Work to be completed: Give every line of the data again, exactly.

Data below:
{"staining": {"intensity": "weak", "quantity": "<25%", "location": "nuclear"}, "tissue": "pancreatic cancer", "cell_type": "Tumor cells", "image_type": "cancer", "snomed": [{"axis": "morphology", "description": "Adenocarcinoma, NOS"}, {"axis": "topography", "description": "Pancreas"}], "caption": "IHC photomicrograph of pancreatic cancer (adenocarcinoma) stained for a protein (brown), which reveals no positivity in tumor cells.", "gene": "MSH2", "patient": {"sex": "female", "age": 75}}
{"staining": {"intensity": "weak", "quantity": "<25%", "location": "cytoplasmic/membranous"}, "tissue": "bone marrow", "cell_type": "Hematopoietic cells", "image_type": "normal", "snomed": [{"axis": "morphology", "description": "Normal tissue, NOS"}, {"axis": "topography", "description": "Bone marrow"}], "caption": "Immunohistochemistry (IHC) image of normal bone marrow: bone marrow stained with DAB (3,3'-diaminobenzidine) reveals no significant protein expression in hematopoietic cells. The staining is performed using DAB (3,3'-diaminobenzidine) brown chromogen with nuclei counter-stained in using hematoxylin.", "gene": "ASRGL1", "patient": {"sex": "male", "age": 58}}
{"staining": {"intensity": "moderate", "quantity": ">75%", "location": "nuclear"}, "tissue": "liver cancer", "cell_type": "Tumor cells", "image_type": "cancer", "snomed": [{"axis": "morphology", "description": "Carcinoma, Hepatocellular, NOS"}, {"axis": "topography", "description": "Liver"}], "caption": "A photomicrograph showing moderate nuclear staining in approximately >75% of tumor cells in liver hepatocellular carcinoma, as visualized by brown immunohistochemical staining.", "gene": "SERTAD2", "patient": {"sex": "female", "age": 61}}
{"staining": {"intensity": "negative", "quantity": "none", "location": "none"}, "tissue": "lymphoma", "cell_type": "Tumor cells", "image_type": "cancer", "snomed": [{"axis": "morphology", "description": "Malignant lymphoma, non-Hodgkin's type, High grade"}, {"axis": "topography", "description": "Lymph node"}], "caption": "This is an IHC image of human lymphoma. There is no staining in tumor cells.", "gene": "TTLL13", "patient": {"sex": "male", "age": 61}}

Task response:
{"staining": {"intensity": "weak", "quantity": "<25%", "location": "nuclear"}, "tissue": "pancreatic cancer", "cell_type": "Tumor cells", "image_type": "cancer", "snomed": [{"axis": "morphology", "description": "Adenocarcinoma, NOS"}, {"axis": "topography", "description": "Pancreas"}], "caption": "IHC photomicrograph of pancreatic cancer (adenocarcinoma) stained for a protein (brown), which reveals no positivity in tumor cells.", "gene": "MSH2", "patient": {"sex": "female", "age": 75}}
{"staining": {"intensity": "weak", "quantity": "<25%", "location": "cytoplasmic/membranous"}, "tissue": "bone marrow", "cell_type": "Hematopoietic cells", "image_type": "normal", "snomed": [{"axis": "morphology", "description": "Normal tissue, NOS"}, {"axis": "topography", "description": "Bone marrow"}], "caption": "Immunohistochemistry (IHC) image of normal bone marrow: bone marrow stained with DAB (3,3'-diaminobenzidine) reveals no significant protein expression in hematopoietic cells. The staining is performed using DAB (3,3'-diaminobenzidine) brown chromogen with nuclei counter-stained in using hematoxylin.", "gene": "ASRGL1", "patient": {"sex": "male", "age": 58}}
{"staining": {"intensity": "moderate", "quantity": ">75%", "location": "nuclear"}, "tissue": "liver cancer", "cell_type": "Tumor cells", "image_type": "cancer", "snomed": [{"axis": "morphology", "description": "Carcinoma, Hepatocellular, NOS"}, {"axis": "topography", "description": "Liver"}], "caption": "A photomicrograph showing moderate nuclear staining in approximately >75% of tumor cells in liver hepatocellular carcinoma, as visualized by brown immunohistochemical staining.", "gene": "SERTAD2", "patient": {"sex": "female", "age": 61}}
{"staining": {"intensity": "negative", "quantity": "none", "location": "none"}, "tissue": "lymphoma", "cell_type": "Tumor cells", "image_type": "cancer", "snomed": [{"axis": "morphology", "description": "Malignant lymphoma, non-Hodgkin's type, High grade"}, {"axis": "topography", "description": "Lymph node"}], "caption": "This is an IHC image of human lymphoma. There is no staining in tumor cells.", "gene": "TTLL13", "patient": {"sex": "male", "age": 61}}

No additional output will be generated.